__EXERCISE GOAL__
Scan the records for the word "شرایط". Report each line where it occurs.

__INFORMATION SHOWN__
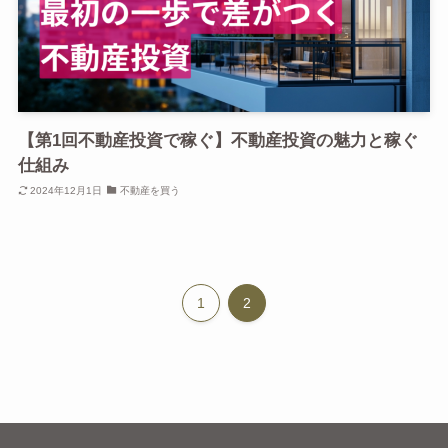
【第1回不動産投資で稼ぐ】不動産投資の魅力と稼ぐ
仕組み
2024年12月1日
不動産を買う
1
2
--
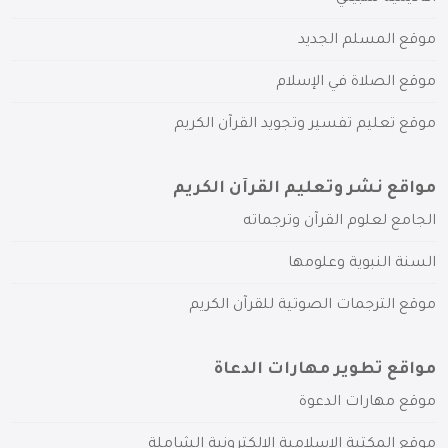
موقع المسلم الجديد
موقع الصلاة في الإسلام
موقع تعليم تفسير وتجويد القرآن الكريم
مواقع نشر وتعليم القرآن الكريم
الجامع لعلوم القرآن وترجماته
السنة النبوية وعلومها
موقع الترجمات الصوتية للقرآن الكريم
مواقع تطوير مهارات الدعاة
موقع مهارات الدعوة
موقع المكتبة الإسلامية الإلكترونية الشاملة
* * *
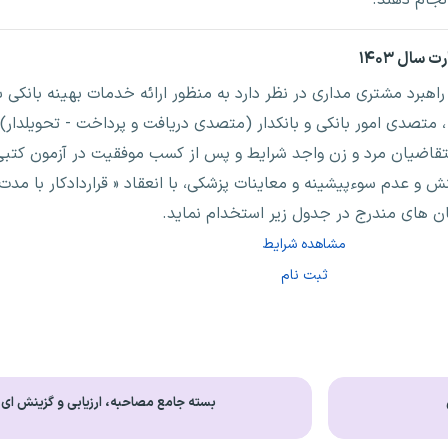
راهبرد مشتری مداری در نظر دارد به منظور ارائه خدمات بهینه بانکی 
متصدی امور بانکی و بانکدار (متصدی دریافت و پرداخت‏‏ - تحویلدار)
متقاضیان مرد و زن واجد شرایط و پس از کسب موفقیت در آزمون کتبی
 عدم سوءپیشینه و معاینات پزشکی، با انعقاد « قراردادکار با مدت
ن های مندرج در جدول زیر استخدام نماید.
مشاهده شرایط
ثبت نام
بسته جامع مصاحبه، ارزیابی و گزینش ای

__SOLUTION TO THIS TASK__
متقاضیان مرد و زن واجد شرایط و پس از کسب موفقیت در آزمون کتبی
مشاهده شرایط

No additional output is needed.